**TASK INSTRUCTIONS:**
Wherever a picture appears, skip it and retype the rest of the data exactly.

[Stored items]
%%

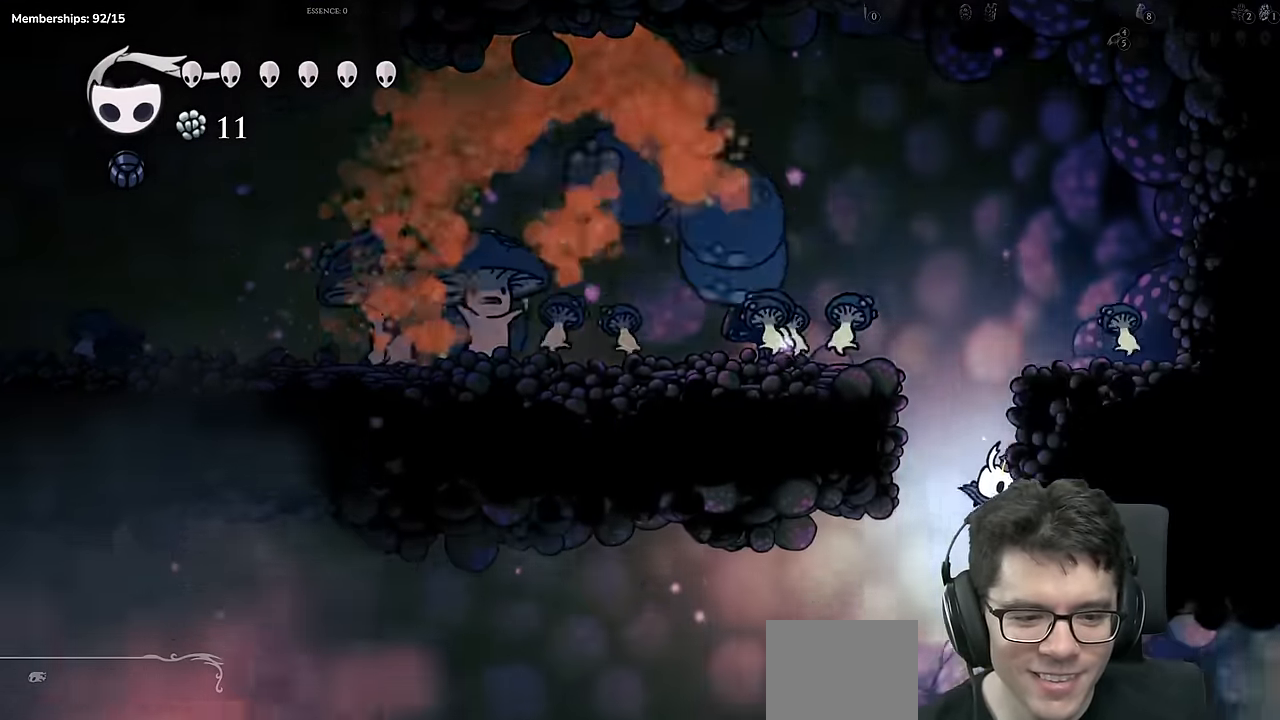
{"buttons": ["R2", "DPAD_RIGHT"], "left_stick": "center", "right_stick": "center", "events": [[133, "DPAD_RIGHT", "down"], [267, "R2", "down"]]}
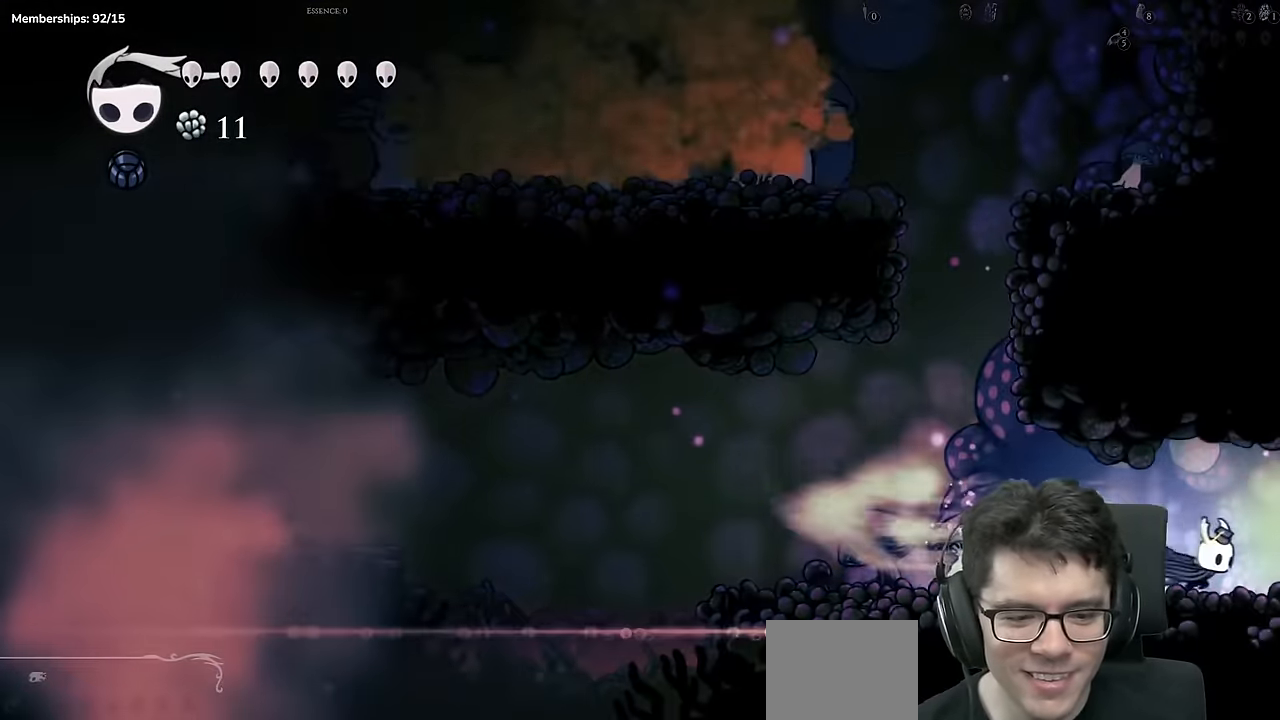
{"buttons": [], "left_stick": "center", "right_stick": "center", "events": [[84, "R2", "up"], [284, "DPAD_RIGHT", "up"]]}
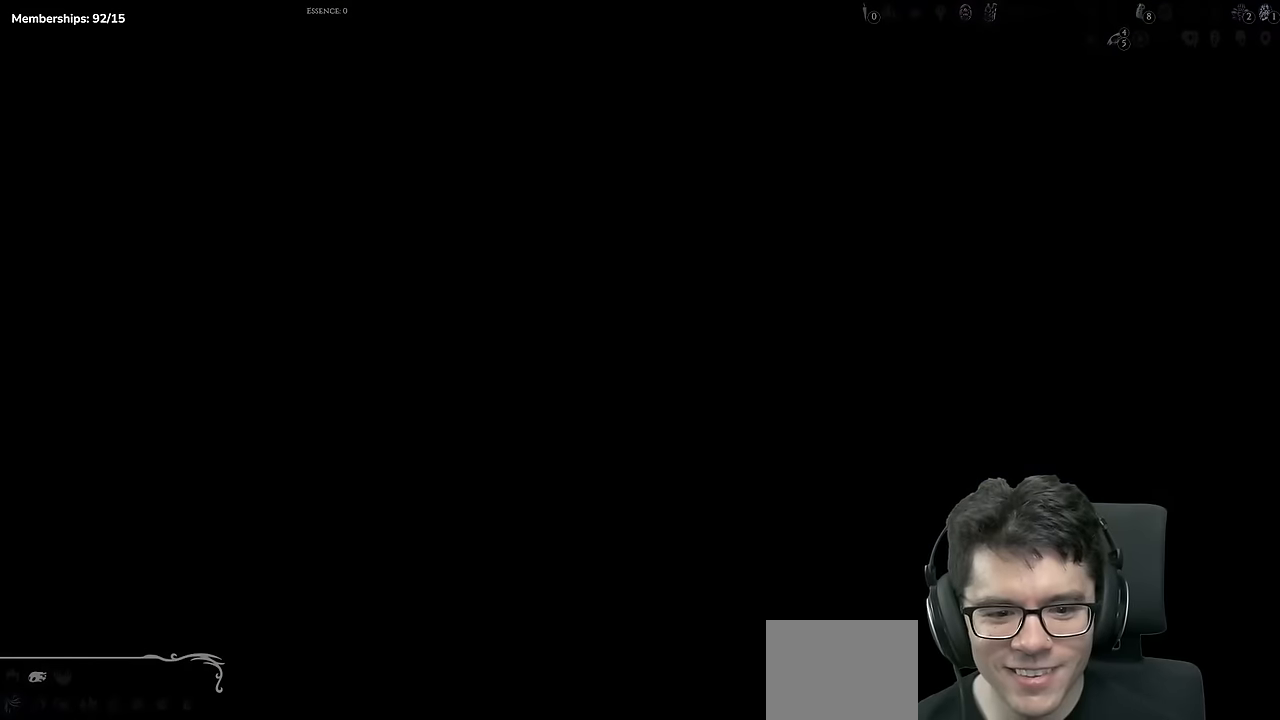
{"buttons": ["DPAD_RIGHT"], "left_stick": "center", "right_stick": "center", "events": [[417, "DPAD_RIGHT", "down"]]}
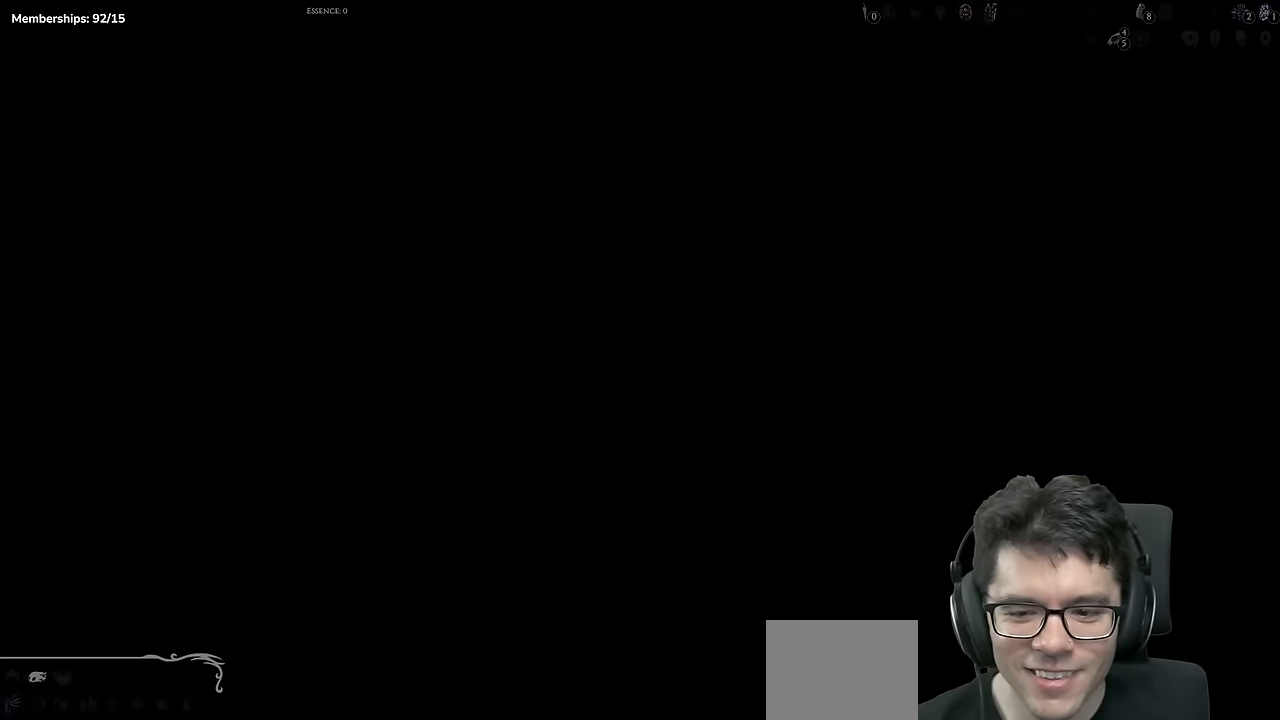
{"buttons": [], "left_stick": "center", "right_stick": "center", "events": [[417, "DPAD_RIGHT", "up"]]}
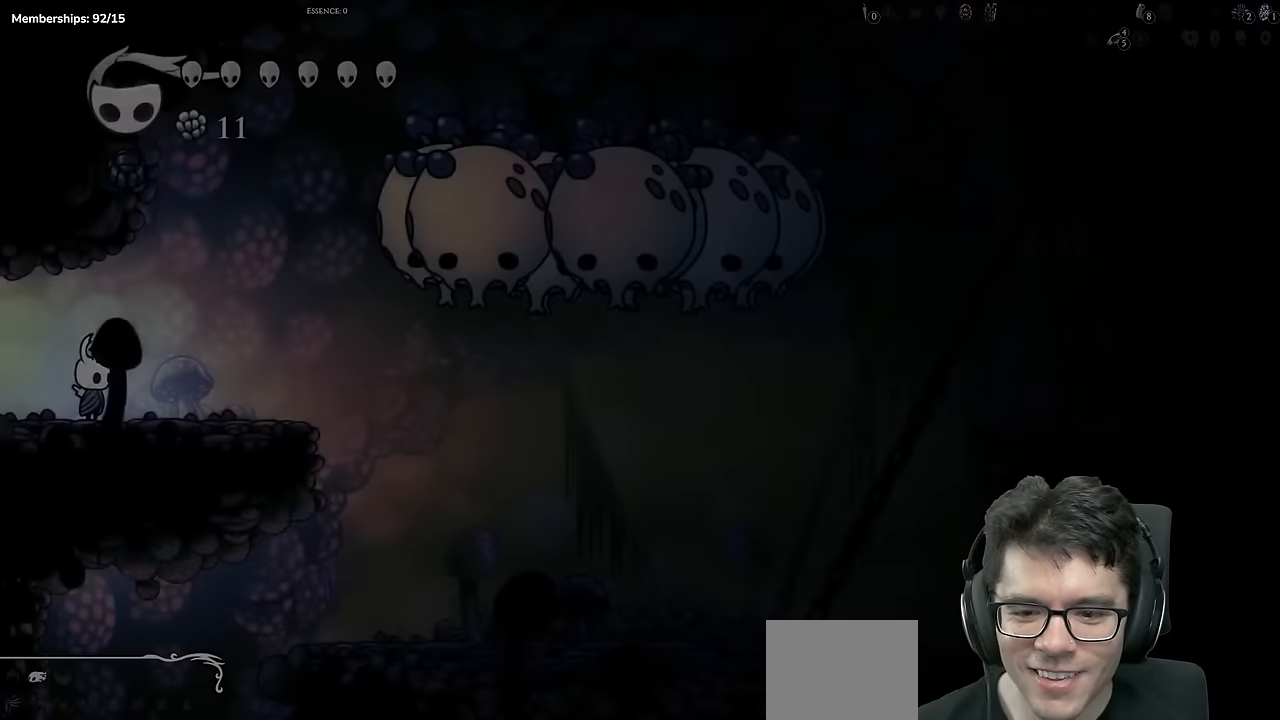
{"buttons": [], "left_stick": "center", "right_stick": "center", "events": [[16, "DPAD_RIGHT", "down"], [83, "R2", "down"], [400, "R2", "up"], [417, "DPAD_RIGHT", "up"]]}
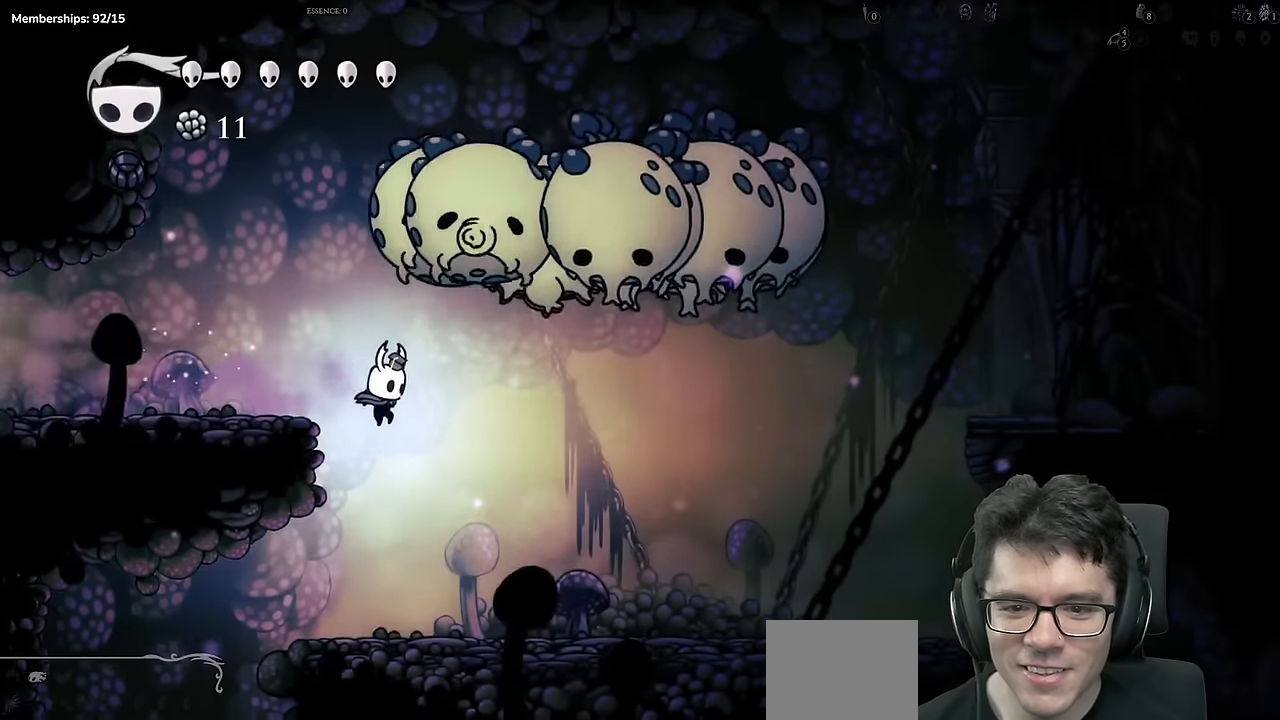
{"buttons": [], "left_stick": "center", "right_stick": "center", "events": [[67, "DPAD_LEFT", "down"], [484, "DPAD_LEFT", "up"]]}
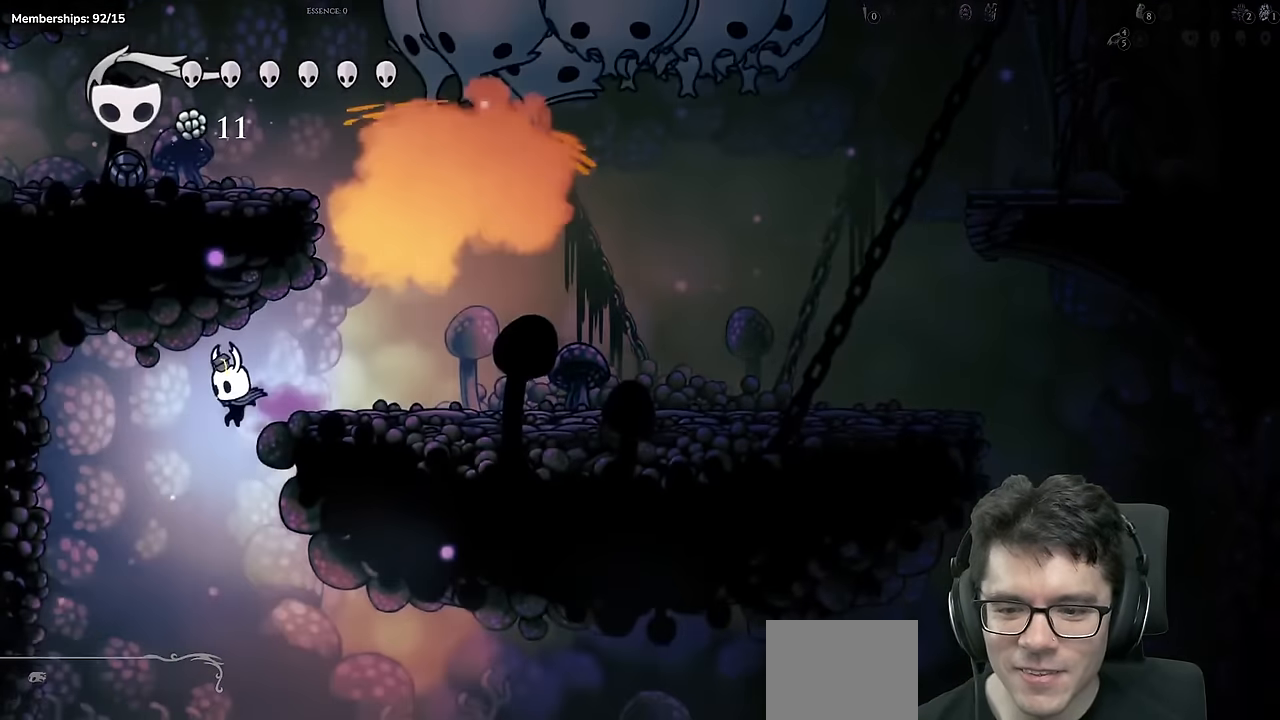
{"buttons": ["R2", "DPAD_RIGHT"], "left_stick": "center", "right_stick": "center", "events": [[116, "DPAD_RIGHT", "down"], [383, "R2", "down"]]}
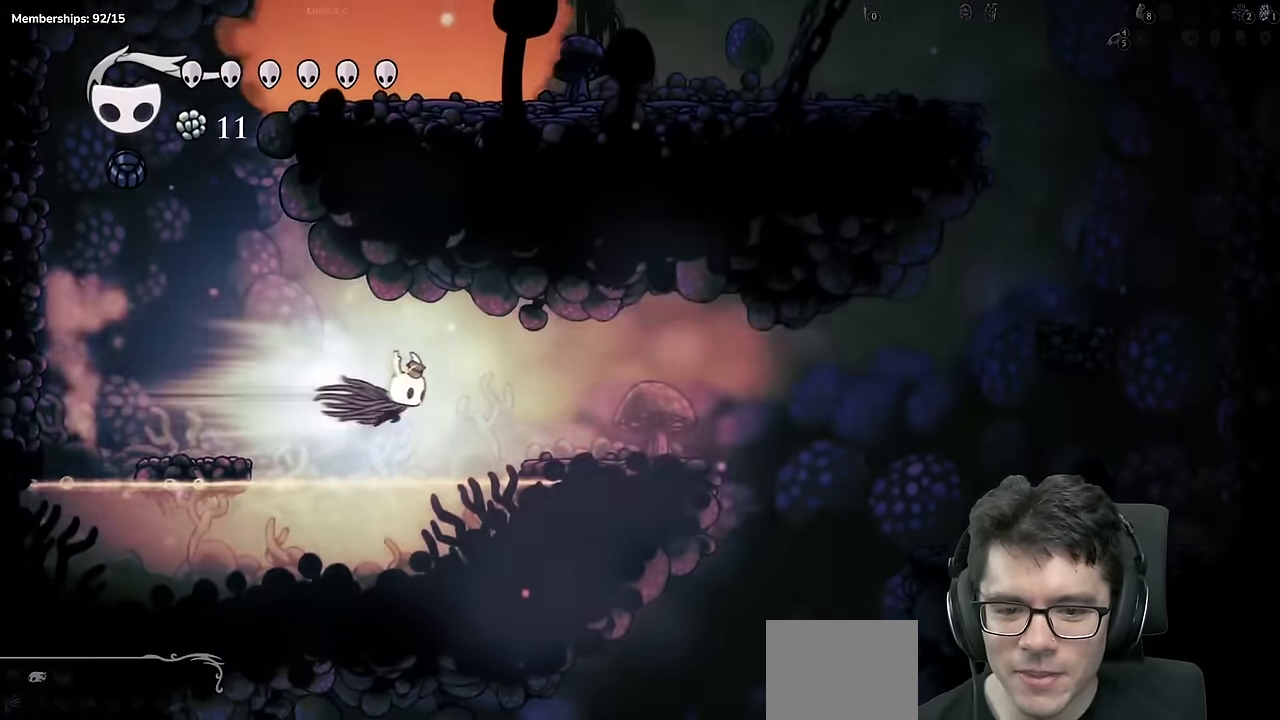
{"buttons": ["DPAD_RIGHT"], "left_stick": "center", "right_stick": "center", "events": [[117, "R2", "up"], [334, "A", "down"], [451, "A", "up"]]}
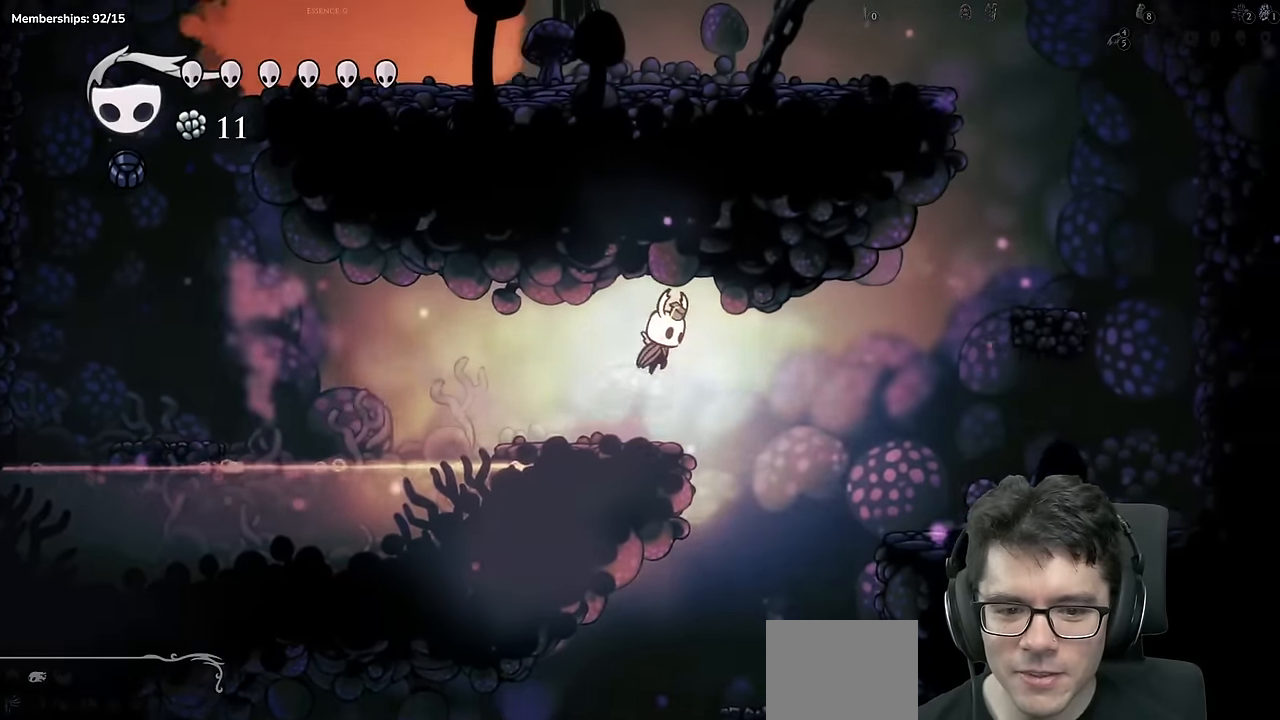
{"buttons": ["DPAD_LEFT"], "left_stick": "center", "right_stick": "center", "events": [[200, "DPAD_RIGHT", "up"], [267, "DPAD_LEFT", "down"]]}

%%

**OUTPUT OF THE TASK:**
{"buttons": ["R2", "DPAD_RIGHT"], "left_stick": "center", "right_stick": "center", "events": [[133, "DPAD_RIGHT", "down"], [267, "R2", "down"]]}
{"buttons": [], "left_stick": "center", "right_stick": "center", "events": [[84, "R2", "up"], [284, "DPAD_RIGHT", "up"]]}
{"buttons": ["DPAD_RIGHT"], "left_stick": "center", "right_stick": "center", "events": [[417, "DPAD_RIGHT", "down"]]}
{"buttons": [], "left_stick": "center", "right_stick": "center", "events": [[417, "DPAD_RIGHT", "up"]]}
{"buttons": [], "left_stick": "center", "right_stick": "center", "events": [[16, "DPAD_RIGHT", "down"], [83, "R2", "down"], [400, "R2", "up"], [417, "DPAD_RIGHT", "up"]]}
{"buttons": [], "left_stick": "center", "right_stick": "center", "events": [[67, "DPAD_LEFT", "down"], [484, "DPAD_LEFT", "up"]]}
{"buttons": ["R2", "DPAD_RIGHT"], "left_stick": "center", "right_stick": "center", "events": [[116, "DPAD_RIGHT", "down"], [383, "R2", "down"]]}
{"buttons": ["DPAD_RIGHT"], "left_stick": "center", "right_stick": "center", "events": [[117, "R2", "up"], [334, "A", "down"], [451, "A", "up"]]}
{"buttons": ["DPAD_LEFT"], "left_stick": "center", "right_stick": "center", "events": [[200, "DPAD_RIGHT", "up"], [267, "DPAD_LEFT", "down"]]}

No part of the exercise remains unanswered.